BEGIN

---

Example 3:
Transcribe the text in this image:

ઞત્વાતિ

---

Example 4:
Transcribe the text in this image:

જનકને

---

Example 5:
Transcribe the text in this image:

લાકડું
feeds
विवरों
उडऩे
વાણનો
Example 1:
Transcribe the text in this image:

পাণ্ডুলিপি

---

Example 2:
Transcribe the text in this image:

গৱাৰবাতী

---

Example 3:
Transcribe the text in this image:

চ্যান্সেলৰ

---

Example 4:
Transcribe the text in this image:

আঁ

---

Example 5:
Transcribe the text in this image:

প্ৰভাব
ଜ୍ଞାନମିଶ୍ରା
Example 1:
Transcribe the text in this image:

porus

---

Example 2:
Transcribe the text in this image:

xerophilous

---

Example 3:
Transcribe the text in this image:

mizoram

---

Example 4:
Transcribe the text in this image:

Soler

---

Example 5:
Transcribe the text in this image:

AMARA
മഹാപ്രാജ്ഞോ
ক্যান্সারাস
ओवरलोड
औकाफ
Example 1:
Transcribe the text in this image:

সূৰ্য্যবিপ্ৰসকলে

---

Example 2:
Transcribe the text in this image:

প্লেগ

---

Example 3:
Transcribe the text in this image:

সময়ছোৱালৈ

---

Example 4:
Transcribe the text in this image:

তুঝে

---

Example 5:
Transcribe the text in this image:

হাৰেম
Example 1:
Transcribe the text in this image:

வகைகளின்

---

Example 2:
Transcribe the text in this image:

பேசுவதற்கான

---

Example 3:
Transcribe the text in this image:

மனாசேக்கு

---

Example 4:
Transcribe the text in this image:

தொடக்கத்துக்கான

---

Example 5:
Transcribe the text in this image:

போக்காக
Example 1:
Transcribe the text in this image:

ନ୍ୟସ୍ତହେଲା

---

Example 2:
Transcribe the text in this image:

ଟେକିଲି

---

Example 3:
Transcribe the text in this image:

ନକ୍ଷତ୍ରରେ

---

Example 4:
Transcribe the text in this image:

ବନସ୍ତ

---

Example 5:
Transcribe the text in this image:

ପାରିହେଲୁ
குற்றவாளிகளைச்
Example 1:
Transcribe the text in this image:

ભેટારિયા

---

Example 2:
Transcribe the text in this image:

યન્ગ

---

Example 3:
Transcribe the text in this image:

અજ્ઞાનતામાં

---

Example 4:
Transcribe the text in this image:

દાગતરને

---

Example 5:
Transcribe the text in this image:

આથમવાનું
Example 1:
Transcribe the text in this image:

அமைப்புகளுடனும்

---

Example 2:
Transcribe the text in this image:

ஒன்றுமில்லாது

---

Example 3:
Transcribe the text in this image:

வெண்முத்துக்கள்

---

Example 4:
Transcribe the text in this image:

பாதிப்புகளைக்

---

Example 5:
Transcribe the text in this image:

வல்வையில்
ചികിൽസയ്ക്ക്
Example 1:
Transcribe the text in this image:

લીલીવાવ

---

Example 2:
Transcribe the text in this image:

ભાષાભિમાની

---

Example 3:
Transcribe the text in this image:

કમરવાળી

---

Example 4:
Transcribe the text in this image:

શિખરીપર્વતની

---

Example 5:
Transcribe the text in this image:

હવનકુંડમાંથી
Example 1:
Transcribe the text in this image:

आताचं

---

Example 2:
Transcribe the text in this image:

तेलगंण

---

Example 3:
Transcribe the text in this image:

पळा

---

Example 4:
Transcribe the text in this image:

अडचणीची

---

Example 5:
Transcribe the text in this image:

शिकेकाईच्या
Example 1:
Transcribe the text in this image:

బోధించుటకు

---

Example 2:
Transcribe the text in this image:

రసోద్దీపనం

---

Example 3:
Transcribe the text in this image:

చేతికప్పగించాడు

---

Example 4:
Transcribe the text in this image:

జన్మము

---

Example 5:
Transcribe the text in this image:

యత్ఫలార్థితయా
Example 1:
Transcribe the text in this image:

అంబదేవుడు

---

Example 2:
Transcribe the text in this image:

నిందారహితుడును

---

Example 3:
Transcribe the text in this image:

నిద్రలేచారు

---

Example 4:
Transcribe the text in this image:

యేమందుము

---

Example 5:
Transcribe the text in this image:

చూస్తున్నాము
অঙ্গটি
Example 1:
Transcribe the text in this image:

END

* _Task requirements_
Set every line of the data down again, word for word.

* _Task solution_
---

Example 3:
Transcribe the text in this image:

ઞત્વાતિ

---

Example 4:
Transcribe the text in this image:

જનકને

---

Example 5:
Transcribe the text in this image:

લાકડું
feeds
विवरों
उडऩे
વાણનો
Example 1:
Transcribe the text in this image:

পাণ্ডুলিপি

---

Example 2:
Transcribe the text in this image:

গৱাৰবাতী

---

Example 3:
Transcribe the text in this image:

চ্যান্সেলৰ

---

Example 4:
Transcribe the text in this image:

আঁ

---

Example 5:
Transcribe the text in this image:

প্ৰভাব
ଜ୍ଞାନମିଶ୍ରା
Example 1:
Transcribe the text in this image:

porus

---

Example 2:
Transcribe the text in this image:

xerophilous

---

Example 3:
Transcribe the text in this image:

mizoram

---

Example 4:
Transcribe the text in this image:

Soler

---

Example 5:
Transcribe the text in this image:

AMARA
മഹാപ്രാജ്ഞോ
ক্যান্সারাস
ओवरलोड
औकाफ
Example 1:
Transcribe the text in this image:

সূৰ্য্যবিপ্ৰসকলে

---

Example 2:
Transcribe the text in this image:

প্লেগ

---

Example 3:
Transcribe the text in this image:

সময়ছোৱালৈ

---

Example 4:
Transcribe the text in this image:

তুঝে

---

Example 5:
Transcribe the text in this image:

হাৰেম
Example 1:
Transcribe the text in this image:

வகைகளின்

---

Example 2:
Transcribe the text in this image:

பேசுவதற்கான

---

Example 3:
Transcribe the text in this image:

மனாசேக்கு

---

Example 4:
Transcribe the text in this image:

தொடக்கத்துக்கான

---

Example 5:
Transcribe the text in this image:

போக்காக
Example 1:
Transcribe the text in this image:

ନ୍ୟସ୍ତହେଲା

---

Example 2:
Transcribe the text in this image:

ଟେକିଲି

---

Example 3:
Transcribe the text in this image:

ନକ୍ଷତ୍ରରେ

---

Example 4:
Transcribe the text in this image:

ବନସ୍ତ

---

Example 5:
Transcribe the text in this image:

ପାରିହେଲୁ
குற்றவாளிகளைச்
Example 1:
Transcribe the text in this image:

ભેટારિયા

---

Example 2:
Transcribe the text in this image:

યન્ગ

---

Example 3:
Transcribe the text in this image:

અજ્ઞાનતામાં

---

Example 4:
Transcribe the text in this image:

દાગતરને

---

Example 5:
Transcribe the text in this image:

આથમવાનું
Example 1:
Transcribe the text in this image:

அமைப்புகளுடனும்

---

Example 2:
Transcribe the text in this image:

ஒன்றுமில்லாது

---

Example 3:
Transcribe the text in this image:

வெண்முத்துக்கள்

---

Example 4:
Transcribe the text in this image:

பாதிப்புகளைக்

---

Example 5:
Transcribe the text in this image:

வல்வையில்
ചികിൽസയ്ക്ക്
Example 1:
Transcribe the text in this image:

લીલીવાવ

---

Example 2:
Transcribe the text in this image:

ભાષાભિમાની

---

Example 3:
Transcribe the text in this image:

કમરવાળી

---

Example 4:
Transcribe the text in this image:

શિખરીપર્વતની

---

Example 5:
Transcribe the text in this image:

હવનકુંડમાંથી
Example 1:
Transcribe the text in this image:

आताचं

---

Example 2:
Transcribe the text in this image:

तेलगंण

---

Example 3:
Transcribe the text in this image:

पळा

---

Example 4:
Transcribe the text in this image:

अडचणीची

---

Example 5:
Transcribe the text in this image:

शिकेकाईच्या
Example 1:
Transcribe the text in this image:

బోధించుటకు

---

Example 2:
Transcribe the text in this image:

రసోద్దీపనం

---

Example 3:
Transcribe the text in this image:

చేతికప్పగించాడు

---

Example 4:
Transcribe the text in this image:

జన్మము

---

Example 5:
Transcribe the text in this image:

యత్ఫలార్థితయా
Example 1:
Transcribe the text in this image:

అంబదేవుడు

---

Example 2:
Transcribe the text in this image:

నిందారహితుడును

---

Example 3:
Transcribe the text in this image:

నిద్రలేచారు

---

Example 4:
Transcribe the text in this image:

యేమందుము

---

Example 5:
Transcribe the text in this image:

చూస్తున్నాము
অঙ্গটি
Example 1:
Transcribe the text in this image:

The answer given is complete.